True Detective: Night Country It is, by design, not a show with many laugh lines. When the police begin discovering bodies in the second episode, Danvers attacks an officer who takes the opportunity to take a selfie, wagging his tongue behind one of the distorted faces of the errant scientists. “Stop fooling around!” Danvers shouts. “This is a crime scene!”

However, some goofiness was inevitable on set. To prepare for this scene, the crew had to wait until significant snowfall so they could fully submerge the body. “Eventually there was a break in the weather, everyone was curled up in the freezing cold, and there was a JCB crane picking up six or seven bodies,” Taylor says. “We wonder: Did (Lopez) want them to confront this way, or did she want them to confront this way?” You rotate the objects a little bit, and then you say: No, it’s definitely this way. Then you rotate them again in the other direction.
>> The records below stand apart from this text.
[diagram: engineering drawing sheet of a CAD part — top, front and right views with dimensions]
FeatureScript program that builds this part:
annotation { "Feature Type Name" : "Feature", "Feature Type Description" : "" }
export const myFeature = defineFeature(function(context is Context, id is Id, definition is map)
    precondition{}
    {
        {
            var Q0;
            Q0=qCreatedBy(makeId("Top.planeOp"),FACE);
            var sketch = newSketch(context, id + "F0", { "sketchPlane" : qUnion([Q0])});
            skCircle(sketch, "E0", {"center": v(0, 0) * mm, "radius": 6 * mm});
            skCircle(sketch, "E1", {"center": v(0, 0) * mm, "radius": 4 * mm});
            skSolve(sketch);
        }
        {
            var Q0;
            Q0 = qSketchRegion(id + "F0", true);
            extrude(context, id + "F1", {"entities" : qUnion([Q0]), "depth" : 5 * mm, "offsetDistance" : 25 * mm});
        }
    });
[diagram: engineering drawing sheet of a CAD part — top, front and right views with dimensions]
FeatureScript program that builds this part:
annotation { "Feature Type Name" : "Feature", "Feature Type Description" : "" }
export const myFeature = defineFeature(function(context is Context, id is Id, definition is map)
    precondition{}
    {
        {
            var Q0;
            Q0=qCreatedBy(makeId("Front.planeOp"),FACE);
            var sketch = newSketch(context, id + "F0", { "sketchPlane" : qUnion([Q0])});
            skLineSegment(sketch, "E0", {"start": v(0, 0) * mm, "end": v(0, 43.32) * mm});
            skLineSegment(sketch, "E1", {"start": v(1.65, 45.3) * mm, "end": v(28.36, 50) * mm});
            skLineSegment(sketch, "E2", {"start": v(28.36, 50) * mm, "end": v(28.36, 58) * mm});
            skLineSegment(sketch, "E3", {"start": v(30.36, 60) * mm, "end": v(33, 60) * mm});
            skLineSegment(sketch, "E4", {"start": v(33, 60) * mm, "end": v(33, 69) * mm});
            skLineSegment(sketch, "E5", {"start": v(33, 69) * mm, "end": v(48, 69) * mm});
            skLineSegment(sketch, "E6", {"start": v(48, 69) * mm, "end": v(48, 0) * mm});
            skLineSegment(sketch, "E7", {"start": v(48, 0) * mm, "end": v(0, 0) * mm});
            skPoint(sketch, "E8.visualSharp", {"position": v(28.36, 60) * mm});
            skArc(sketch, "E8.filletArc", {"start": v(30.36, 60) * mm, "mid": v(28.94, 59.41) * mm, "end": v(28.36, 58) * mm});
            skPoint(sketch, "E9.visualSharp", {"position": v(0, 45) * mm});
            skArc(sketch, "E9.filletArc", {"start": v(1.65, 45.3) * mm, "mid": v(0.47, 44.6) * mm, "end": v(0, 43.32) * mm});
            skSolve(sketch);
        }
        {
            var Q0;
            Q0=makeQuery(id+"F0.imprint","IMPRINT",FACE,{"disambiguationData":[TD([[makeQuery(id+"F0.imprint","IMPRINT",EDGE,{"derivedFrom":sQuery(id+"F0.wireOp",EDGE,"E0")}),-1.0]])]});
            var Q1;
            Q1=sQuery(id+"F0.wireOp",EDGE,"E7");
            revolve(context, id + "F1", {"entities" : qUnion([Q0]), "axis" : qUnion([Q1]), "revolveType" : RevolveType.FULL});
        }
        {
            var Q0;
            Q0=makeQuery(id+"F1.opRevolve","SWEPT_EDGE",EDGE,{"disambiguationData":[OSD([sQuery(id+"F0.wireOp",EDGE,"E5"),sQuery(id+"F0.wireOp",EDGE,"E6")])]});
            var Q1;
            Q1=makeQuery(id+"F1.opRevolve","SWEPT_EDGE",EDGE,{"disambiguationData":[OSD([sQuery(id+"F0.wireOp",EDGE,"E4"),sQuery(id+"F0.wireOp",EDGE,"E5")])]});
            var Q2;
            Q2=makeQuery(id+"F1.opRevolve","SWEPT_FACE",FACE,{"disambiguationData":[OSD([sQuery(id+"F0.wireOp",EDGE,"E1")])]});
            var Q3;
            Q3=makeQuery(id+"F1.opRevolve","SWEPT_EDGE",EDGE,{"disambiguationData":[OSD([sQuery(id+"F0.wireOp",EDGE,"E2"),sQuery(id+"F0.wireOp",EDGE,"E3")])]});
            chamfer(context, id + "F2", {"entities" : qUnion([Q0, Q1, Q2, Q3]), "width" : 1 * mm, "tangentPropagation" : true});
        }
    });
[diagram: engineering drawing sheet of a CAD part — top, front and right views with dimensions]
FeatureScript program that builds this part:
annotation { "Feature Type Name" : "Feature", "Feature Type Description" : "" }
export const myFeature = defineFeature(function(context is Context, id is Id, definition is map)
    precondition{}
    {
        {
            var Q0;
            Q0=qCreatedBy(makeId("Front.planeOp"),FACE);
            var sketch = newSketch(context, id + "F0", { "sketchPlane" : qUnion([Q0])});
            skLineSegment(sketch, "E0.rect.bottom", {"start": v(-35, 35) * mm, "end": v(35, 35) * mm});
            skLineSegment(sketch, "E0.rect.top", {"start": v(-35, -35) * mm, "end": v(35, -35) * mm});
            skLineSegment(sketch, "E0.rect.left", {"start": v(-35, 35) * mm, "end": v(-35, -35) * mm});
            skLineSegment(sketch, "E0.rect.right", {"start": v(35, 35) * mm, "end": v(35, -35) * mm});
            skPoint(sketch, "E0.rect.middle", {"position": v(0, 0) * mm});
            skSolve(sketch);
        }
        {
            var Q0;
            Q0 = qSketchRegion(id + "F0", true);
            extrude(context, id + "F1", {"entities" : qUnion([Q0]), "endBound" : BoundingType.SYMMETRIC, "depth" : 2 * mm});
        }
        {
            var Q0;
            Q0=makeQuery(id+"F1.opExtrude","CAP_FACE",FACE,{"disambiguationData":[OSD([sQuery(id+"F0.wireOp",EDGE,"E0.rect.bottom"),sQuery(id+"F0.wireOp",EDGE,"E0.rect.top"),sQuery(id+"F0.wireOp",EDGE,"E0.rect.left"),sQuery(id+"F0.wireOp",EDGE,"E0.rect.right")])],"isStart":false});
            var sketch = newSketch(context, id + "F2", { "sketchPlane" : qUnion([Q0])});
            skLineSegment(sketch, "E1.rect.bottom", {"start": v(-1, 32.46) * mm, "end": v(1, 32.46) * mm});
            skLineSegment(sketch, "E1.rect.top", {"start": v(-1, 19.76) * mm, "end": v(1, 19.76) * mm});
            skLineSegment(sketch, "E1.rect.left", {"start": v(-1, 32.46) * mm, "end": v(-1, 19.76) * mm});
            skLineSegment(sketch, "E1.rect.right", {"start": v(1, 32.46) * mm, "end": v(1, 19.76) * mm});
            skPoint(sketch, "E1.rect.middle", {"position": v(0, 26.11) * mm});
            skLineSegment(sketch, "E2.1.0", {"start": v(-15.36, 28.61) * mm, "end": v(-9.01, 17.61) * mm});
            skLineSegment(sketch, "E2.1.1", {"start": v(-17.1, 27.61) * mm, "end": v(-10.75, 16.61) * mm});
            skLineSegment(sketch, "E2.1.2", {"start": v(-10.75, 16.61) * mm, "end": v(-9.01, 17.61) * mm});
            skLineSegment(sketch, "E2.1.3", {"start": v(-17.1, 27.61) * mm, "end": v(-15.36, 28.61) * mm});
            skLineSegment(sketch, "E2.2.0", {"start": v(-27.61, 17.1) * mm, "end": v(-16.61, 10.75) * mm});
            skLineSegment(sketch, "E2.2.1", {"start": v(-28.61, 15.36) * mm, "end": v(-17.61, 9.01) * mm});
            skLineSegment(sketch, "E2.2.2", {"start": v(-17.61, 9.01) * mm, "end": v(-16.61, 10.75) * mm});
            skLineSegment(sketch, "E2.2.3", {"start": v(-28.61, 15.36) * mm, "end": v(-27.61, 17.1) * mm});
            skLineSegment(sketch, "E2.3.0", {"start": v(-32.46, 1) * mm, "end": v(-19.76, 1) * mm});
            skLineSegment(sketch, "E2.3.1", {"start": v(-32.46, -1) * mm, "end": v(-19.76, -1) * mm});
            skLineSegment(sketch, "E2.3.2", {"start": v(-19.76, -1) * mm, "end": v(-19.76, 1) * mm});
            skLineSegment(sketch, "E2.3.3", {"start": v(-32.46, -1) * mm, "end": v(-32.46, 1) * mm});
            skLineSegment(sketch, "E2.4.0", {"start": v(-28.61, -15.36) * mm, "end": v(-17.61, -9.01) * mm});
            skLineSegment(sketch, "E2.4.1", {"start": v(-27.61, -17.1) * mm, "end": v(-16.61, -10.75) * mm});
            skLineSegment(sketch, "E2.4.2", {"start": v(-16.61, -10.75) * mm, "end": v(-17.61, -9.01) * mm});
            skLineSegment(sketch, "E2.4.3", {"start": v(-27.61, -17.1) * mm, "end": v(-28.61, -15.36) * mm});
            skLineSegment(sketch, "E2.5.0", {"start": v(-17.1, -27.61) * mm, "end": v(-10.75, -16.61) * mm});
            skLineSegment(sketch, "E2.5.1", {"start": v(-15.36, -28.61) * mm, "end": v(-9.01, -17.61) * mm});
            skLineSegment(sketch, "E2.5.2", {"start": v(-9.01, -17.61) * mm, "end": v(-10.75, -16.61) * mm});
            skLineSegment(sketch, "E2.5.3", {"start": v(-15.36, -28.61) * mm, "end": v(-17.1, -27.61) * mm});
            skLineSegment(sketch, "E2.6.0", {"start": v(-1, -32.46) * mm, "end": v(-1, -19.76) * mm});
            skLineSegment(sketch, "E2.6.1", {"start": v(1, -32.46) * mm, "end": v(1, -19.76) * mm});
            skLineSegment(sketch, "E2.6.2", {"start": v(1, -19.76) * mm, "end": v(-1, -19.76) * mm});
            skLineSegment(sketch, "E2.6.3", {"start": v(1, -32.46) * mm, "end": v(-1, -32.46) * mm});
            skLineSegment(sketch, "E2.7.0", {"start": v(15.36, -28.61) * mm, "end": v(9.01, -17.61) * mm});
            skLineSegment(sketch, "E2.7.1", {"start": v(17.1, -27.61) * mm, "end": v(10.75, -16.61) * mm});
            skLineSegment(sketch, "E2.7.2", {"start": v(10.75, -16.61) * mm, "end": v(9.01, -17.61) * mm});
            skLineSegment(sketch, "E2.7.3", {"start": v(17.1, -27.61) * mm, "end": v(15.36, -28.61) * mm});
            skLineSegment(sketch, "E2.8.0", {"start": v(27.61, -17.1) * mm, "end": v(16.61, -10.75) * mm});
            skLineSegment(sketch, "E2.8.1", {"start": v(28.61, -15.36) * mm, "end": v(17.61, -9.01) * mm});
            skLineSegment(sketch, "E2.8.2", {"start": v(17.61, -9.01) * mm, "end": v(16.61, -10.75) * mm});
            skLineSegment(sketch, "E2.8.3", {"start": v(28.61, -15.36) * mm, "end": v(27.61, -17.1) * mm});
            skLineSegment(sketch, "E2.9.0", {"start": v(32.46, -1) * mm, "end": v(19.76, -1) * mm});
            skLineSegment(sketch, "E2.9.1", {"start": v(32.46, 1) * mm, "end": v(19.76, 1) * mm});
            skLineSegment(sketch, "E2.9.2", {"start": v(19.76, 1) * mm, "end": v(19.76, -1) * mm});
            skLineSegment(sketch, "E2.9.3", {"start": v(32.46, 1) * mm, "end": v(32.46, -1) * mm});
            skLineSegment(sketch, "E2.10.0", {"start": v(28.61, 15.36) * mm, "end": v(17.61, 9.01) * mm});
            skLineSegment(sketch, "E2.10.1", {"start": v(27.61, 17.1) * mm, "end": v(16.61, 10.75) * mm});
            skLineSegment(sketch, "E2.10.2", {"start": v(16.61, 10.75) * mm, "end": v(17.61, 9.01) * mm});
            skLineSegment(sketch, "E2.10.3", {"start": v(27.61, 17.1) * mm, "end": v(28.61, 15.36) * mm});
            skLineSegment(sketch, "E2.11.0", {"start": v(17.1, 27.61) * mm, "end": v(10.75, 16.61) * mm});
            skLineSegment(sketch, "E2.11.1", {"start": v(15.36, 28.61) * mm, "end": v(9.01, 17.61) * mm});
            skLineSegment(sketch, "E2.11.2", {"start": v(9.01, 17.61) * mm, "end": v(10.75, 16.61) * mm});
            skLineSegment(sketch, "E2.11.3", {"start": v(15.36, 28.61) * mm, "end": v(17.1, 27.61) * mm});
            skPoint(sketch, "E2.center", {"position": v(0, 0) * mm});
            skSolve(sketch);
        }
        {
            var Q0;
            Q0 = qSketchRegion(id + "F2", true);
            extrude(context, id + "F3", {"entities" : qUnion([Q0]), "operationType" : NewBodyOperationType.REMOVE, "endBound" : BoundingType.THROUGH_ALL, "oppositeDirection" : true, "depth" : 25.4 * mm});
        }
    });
There’s kind of a moment where you say, “What the hell are we doing?” ‘What is this all about?'”

“I’m forever involving myself in a situation you wouldn’t normally do,” Taylor says. “And that was probably the cherry on the cake.”

For example, the ban on taking off-camera selfies is not implemented. “We took selfies with him, and some of the actors did too,” Dave says.

In the series premiere, the first indication Danvers gets that things are about to take a dark turn comes shortly after she enters the abandoned Tsalal, where she finds a severed tongue — a tongue whose markings seem to indicate that it belonged to Annie Masu Kotok, whose years -The Ennis murder was never solved.

The tongue was also the Elsie’s work, and they created something extra. “The first thing we did when we got to Iceland was put one of them in a little glass case on a little velvet pillow and made a little gift for Issa,” Dave says with a smile. “It was our first day on set. She was so happy with that poor tongue.

Neither the Elsie nor the Taylors know where the body is now: their best guess is a storage unit somewhere in Iceland. When asked if they thought the unit might open one day in the future and scare the living daylights out of someone, all the Elsey family could do was laugh.